Researchers earlier this year warned that at least 2.6 billion people, over a third of the global population, live in parts of Africa, Asia and the Pacific where Zika could gain a new foothold, with 1.2 billion at risk in India alone.
Brazil on Friday said it would continue to treat the outbreak as an emergency. “We will maintain the emergency [status] in Brazil until we are completely tranquil about the situation,” Health Minister Ricardo Barros said.
The WHO was careful on Friday not to dismiss the risk still posed by the virus, which has been detected in 73 countries, mainly in Latin America and the Caribbean.
“We are not downgrading the importance of Zika. In fact, by placing this as a longer-term programme of work, we’re sending the message that Zika is here to stay and the WHO’s response is here to stay in a very robust manner,” said Dr Peter Salama, director of the agency’s health emergencies programme.
There are still, he added, “a lot of unknowns” in the battle against Zika.
The WHO believes the “Zika virus and associated consequences remain a significant enduring public health challenge requiring intense action but no longer represent” a global health emergency, it said in a statement.
“Many aspects of this disease and associated consequences still remain to be understood, but this can best be done through sustained research,” it added. 

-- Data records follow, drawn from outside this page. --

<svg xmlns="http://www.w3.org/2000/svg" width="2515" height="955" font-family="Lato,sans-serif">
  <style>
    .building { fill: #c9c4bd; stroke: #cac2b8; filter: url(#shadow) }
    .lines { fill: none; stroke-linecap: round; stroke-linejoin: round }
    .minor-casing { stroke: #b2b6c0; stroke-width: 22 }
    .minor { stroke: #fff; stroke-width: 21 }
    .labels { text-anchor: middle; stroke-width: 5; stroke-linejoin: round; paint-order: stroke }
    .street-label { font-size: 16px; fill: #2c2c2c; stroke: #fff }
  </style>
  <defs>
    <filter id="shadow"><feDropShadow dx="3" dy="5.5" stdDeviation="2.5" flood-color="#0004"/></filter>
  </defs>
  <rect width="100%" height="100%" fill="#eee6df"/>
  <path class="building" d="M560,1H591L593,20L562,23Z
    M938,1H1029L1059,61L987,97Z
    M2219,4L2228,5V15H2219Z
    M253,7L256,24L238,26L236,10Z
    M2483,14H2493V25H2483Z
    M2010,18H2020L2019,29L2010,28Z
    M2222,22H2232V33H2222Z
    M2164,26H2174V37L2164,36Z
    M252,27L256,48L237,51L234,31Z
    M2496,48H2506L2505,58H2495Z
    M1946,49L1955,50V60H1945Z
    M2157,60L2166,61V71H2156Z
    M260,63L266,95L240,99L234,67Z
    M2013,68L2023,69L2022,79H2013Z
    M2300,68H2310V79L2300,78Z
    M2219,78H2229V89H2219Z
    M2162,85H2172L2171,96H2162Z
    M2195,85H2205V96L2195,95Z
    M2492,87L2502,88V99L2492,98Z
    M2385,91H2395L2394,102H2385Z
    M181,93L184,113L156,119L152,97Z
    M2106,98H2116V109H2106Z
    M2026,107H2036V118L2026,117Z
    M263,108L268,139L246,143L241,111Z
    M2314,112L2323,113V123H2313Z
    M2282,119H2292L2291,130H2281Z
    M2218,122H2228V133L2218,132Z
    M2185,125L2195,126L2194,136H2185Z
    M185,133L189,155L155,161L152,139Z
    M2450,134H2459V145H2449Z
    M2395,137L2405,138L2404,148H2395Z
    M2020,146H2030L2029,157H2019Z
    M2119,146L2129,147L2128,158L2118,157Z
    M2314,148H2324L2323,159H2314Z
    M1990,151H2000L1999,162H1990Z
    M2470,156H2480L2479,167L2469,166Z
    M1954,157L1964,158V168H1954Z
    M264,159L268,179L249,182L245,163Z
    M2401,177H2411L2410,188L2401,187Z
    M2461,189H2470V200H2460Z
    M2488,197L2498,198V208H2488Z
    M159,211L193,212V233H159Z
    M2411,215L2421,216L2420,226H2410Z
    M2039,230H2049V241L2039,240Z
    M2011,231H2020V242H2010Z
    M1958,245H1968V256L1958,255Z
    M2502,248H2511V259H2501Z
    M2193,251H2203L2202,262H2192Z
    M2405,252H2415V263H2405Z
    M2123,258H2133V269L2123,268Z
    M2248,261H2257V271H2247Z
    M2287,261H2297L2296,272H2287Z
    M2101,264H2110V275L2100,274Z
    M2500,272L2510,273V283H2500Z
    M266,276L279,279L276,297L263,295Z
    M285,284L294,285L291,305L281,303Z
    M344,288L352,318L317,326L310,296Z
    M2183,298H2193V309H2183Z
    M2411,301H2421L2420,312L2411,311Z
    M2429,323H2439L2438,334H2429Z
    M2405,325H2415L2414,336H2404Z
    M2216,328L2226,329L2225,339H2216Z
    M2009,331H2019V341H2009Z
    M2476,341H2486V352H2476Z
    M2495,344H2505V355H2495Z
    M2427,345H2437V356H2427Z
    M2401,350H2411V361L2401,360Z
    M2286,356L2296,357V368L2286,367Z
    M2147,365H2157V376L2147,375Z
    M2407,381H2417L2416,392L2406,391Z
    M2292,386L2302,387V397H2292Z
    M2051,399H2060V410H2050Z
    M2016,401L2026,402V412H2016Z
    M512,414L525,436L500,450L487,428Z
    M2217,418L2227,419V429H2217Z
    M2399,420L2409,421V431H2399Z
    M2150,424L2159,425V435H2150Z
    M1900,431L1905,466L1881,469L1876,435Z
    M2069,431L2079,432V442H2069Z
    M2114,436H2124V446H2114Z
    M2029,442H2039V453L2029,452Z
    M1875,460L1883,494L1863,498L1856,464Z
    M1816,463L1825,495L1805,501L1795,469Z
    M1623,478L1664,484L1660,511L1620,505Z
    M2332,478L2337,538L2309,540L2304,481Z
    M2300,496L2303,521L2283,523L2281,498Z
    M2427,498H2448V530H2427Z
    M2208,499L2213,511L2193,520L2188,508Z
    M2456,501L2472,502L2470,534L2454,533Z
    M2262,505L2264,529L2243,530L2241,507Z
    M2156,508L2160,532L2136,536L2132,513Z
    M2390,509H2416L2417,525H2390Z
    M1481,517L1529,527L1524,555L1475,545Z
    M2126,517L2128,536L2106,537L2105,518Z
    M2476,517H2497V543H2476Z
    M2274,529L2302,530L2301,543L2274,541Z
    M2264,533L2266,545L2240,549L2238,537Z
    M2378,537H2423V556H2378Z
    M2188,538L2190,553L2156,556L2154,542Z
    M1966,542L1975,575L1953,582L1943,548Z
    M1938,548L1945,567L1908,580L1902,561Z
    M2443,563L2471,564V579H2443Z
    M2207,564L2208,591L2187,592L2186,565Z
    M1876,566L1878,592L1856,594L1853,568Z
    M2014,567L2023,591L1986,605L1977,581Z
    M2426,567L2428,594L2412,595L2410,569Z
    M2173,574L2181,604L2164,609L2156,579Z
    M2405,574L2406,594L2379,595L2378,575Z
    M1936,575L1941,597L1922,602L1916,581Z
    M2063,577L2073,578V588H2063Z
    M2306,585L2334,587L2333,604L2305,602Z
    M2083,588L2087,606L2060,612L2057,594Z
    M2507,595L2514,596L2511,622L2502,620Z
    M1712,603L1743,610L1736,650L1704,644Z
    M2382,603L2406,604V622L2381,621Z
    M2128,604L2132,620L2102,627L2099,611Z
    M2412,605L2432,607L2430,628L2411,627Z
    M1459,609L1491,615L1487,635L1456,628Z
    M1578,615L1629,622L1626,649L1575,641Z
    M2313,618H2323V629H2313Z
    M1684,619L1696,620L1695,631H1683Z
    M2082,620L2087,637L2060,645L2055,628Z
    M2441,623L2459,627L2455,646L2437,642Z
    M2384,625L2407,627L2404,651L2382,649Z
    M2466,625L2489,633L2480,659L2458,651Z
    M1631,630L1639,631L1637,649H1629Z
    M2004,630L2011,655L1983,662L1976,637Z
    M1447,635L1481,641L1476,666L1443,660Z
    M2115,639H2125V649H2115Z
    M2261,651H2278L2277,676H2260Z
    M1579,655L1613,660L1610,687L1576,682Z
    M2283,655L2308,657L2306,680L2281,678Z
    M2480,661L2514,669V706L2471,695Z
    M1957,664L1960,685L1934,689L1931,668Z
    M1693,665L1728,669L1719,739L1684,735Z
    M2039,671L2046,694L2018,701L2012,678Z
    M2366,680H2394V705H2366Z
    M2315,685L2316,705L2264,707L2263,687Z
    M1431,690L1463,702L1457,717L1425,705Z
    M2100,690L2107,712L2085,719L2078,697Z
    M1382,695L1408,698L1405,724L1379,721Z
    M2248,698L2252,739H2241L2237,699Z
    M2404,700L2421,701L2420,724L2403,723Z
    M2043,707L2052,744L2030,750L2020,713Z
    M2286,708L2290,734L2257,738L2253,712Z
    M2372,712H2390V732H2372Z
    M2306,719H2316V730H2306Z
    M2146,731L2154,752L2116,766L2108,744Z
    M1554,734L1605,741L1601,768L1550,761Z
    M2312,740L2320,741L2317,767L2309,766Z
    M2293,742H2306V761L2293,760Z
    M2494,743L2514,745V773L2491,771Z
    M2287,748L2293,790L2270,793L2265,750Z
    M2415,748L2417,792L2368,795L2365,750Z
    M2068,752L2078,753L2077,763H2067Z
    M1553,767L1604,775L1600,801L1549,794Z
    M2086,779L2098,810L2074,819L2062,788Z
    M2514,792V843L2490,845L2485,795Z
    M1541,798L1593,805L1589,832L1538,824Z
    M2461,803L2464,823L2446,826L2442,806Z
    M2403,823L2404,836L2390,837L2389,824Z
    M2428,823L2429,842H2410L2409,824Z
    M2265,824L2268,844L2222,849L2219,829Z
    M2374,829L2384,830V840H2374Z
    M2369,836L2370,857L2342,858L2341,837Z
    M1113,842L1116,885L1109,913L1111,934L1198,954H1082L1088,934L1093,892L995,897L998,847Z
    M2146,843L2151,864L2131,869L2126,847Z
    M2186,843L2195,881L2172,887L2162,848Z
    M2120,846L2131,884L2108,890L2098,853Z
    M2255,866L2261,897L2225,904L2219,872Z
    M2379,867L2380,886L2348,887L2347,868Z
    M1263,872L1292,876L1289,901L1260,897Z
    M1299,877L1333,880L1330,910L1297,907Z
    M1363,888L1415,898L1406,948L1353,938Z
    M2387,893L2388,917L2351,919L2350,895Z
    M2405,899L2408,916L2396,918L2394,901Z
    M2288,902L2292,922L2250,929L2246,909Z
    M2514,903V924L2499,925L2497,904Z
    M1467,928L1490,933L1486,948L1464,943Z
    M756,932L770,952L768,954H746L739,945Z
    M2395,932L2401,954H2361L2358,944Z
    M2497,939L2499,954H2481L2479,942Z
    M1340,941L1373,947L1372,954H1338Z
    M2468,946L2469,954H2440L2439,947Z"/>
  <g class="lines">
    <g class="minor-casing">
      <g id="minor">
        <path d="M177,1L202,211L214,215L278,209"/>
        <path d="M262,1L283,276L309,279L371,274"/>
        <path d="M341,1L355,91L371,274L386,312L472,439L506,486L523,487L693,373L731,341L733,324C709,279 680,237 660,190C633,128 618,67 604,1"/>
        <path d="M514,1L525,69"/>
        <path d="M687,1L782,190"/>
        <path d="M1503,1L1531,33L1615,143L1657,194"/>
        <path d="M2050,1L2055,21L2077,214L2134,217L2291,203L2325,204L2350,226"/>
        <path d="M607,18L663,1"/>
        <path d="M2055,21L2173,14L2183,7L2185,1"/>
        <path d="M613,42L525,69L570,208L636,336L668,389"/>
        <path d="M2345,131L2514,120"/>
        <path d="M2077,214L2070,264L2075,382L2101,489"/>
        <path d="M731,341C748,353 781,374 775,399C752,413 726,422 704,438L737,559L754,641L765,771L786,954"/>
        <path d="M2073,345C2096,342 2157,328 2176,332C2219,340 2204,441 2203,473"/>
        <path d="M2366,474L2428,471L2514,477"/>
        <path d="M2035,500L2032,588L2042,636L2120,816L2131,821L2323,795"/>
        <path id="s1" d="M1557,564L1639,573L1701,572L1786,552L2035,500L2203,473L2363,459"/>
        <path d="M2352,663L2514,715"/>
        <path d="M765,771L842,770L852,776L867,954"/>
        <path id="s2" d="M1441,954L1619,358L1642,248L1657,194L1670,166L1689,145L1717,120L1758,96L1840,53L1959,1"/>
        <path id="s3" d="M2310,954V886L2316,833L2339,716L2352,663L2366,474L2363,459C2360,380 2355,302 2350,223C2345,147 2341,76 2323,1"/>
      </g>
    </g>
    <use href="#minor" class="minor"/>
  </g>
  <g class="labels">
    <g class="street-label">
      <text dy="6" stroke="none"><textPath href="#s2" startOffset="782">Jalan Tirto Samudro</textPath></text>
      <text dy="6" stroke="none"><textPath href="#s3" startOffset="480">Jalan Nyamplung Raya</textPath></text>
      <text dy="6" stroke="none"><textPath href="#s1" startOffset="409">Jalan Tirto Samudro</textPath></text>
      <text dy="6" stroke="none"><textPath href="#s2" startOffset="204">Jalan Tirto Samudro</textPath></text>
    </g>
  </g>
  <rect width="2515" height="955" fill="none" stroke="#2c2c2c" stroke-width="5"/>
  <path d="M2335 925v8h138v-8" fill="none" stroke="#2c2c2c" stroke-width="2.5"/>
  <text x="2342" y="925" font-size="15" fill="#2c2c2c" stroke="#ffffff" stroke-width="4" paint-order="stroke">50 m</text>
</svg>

Emergency committee head Heymann said Brazil’s decision to continue dealing with the epidemic as an emergency was “appropriate”, even as he affirmed the virus need not be dealt with as an emergency of international concern.
Gobal health and law expert Lawrence Gostin, of Georgetown University in Washington DC, described the WHO decision as “quite worrying”, particularly since the southern hemisphere will soon enter the high-risk summer season for mosquitoes. 

Religious sites a problem
In Thailand, a recent survey by the DCD showed mosquito larvae had been found at 85.71 per cent of religious sites. 
“These larvae are mostly found in largely overlooked stuff that can contain water such as tree pots or unused tyres,” DCD director-general Dr Jedsada Chokdamrongsuk said yesterday. 
He said 63.64 per cent of schools had hosted mosquito breeding grounds. Larvae had also been found in a quarter of hotels and about 18 per cent of factories.
DCD deputy director-general Dr Panumard Yarnwaidsakul said Zika had already become an endemic disease in Thailand with new cases being reported on a daily basis. He said the department is currently monitoring one case of microcephaly.
Public Health Ministry permanent secretary Dr Sopon Mekthon said that in order to fight against such communicable diseases, it was necessary to crack down on mosquito breeding grounds. 
“If we can launch a complete crackdown, we can prevent the spread of not just Zika virus but other [mosquito-borne] diseases such as dengue fever and Chikungunya fever,” he said. 
Sopon said 33 new Zika virus patients were reported during the past week in 12 provinces. 
He said about 80 per cent of Zika-infected people do not know that they have caught the disease because in healthy adults the virus hardly causes any symptoms. 
Thailand has reported more than 680 cases of Zika since January.